> [WORK TASK]:
Set out exactly, and with nothing added, the line containing "ある株式会社ナオビッグが展開する、地域に密着した医療・介" and every line after it through the final line of the data.

(Data extracted from a collection)
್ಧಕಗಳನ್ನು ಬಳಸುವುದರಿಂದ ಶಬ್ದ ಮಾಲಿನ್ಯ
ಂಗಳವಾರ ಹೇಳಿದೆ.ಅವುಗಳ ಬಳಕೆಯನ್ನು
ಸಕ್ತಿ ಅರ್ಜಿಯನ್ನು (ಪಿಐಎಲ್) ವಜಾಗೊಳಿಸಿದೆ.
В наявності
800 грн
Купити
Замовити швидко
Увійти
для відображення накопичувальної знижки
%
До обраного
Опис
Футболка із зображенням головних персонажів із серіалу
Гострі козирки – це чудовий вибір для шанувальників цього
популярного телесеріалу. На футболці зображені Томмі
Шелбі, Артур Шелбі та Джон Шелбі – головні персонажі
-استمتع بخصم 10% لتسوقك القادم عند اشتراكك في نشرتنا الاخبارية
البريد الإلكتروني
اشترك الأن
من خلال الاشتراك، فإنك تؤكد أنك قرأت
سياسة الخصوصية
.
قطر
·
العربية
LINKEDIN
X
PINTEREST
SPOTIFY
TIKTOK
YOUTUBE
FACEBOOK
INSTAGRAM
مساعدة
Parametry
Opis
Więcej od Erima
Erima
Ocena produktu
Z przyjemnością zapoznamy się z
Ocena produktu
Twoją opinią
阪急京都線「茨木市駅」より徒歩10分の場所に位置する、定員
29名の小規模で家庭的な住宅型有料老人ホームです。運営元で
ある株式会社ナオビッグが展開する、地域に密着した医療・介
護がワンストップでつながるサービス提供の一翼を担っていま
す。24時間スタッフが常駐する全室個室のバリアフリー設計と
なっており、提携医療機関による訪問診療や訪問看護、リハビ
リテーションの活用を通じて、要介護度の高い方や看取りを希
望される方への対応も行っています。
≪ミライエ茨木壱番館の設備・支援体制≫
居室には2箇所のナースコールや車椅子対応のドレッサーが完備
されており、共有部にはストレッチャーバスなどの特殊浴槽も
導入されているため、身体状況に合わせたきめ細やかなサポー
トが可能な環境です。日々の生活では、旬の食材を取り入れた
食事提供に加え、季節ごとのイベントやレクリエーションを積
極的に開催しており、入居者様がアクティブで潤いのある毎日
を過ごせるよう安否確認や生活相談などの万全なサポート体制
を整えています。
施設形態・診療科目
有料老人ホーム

> [ANSWER SECTION]:
ある株式会社ナオビッグが展開する、地域に密着した医療・介
護がワンストップでつながるサービス提供の一翼を担っていま
す。24時間スタッフが常駐する全室個室のバリアフリー設計と
なっており、提携医療機関による訪問診療や訪問看護、リハビ
リテーションの活用を通じて、要介護度の高い方や看取りを希
望される方への対応も行っています。
≪ミライエ茨木壱番館の設備・支援体制≫
居室には2箇所のナースコールや車椅子対応のドレッサーが完備
されており、共有部にはストレッチャーバスなどの特殊浴槽も
導入されているため、身体状況に合わせたきめ細やかなサポー
トが可能な環境です。日々の生活では、旬の食材を取り入れた
食事提供に加え、季節ごとのイベントやレクリエーションを積
極的に開催しており、入居者様がアクティブで潤いのある毎日
を過ごせるよう安否確認や生活相談などの万全なサポート体制
を整えています。
施設形態・診療科目
有料老人ホーム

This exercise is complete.